══ TEXTE PRÉSENTÉ ══
Les anciens Etats membres se débattent avec la question de la circulation des travailleurs [FR]

Une étude parue en Grande-Bretagne prouve que l'immigration des travailleurs en provenance des pays d'Europe de l'Est a été "généralement positive". Par ailleurs, la Belgique semble déterminée à ne pas ouvrir son marché du travail.

Une étude parue en Grande-Bretagne prouve que l’immigration des travailleurs en provenance des pays d’Europe de l’Est a été « généralement positive ». Par ailleurs, la Belgique semble déterminée à ne pas ouvrir son marché du travail.

Par crainte d’une hausse du chômage et du « tourisme social », certains anciens Etats membres (dont l’Autriche et l’Allemagne) ont d’ores et déjà fait connaître leur intention de maintenir leur marché du travail fermé aux travailleurs en provenance des huit nouveaux Etats membres pendant au moins trois ans de plus. Berlin souhaiterait prolonger la période de restriction jusqu’en 2011.

La Belgique maintiendra également ces « restrictions de transition » après le 1er mai 2006, comme l’a décidé son gouvernement à la fin du mois de février. 

Malgré la réticence de la plupart des Etats membres à ouvrir leur marché du travail, la Commission a proclamé 2006 l’Année européenne de la mobilité des travailleurs (voir EURACTIV 21 février 2006).
═══
§ CONSIGNES DE TRAVAIL:
A) Transcrivez l'article sur la circulation des travailleurs depuis « Par crainte d’une » jusqu'à « 21 février 2006). », ces deux passages compris.
B) D'après l'article sur la circulation des travailleurs, jusqu'à quelle année Berlin souhaiterait-il prolonger la période de restriction ?
══ DONNÉES FOURNIES ══
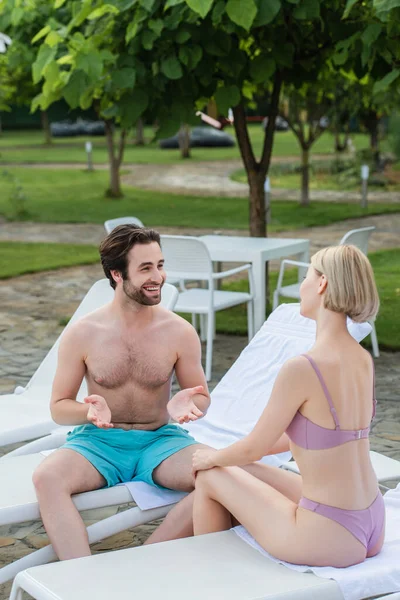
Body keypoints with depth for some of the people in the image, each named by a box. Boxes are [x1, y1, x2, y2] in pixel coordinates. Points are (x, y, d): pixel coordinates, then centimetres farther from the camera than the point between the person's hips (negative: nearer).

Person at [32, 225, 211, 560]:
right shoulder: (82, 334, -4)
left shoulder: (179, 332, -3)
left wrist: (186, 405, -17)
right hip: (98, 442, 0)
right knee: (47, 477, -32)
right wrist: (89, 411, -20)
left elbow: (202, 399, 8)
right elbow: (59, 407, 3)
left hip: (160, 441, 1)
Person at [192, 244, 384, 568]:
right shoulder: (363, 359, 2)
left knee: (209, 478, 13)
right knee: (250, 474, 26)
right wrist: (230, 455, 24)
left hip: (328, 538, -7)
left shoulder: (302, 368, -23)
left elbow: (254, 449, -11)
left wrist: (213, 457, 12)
═══
══ DONNÉES FOURNIES ══
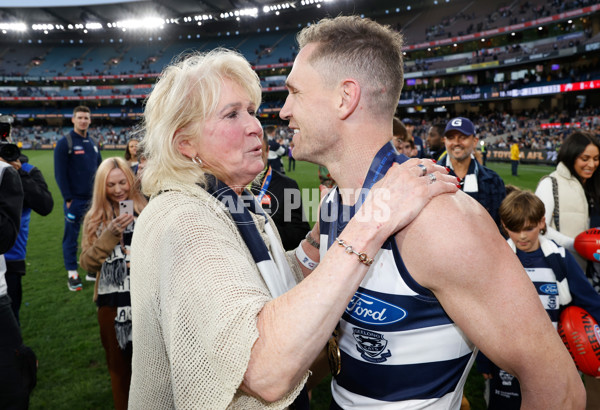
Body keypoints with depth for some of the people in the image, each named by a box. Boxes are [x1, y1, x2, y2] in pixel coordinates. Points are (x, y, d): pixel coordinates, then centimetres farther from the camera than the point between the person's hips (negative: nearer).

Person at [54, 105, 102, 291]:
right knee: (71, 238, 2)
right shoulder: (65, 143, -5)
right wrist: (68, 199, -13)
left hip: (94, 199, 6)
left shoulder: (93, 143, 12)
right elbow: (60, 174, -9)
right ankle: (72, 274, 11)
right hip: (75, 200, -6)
═══
§ RÉPONSES NUMÉROTÉES:
A)
Par crainte d’une hausse du chômage et du « tourisme social », certains anciens Etats membres (dont l’Autriche et l’Allemagne) ont d’ores et déjà fait connaître leur intention de maintenir leur marché du travail fermé aux travailleurs en provenance des huit nouveaux Etats membres pendant au moins trois ans de plus. Berlin souhaiterait prolonger la période de restriction jusqu’en 2011.

La Belgique maintiendra également ces « restrictions de transition » après le 1er mai 2006, comme l’a décidé son gouvernement à la fin du mois de février. 

Malgré la réticence de la plupart des Etats membres à ouvrir leur marché du travail, la Commission a proclamé 2006 l’Année européenne de la mobilité des travailleurs (voir EURACTIV 21 février 2006).

B) Jusqu'en 2011.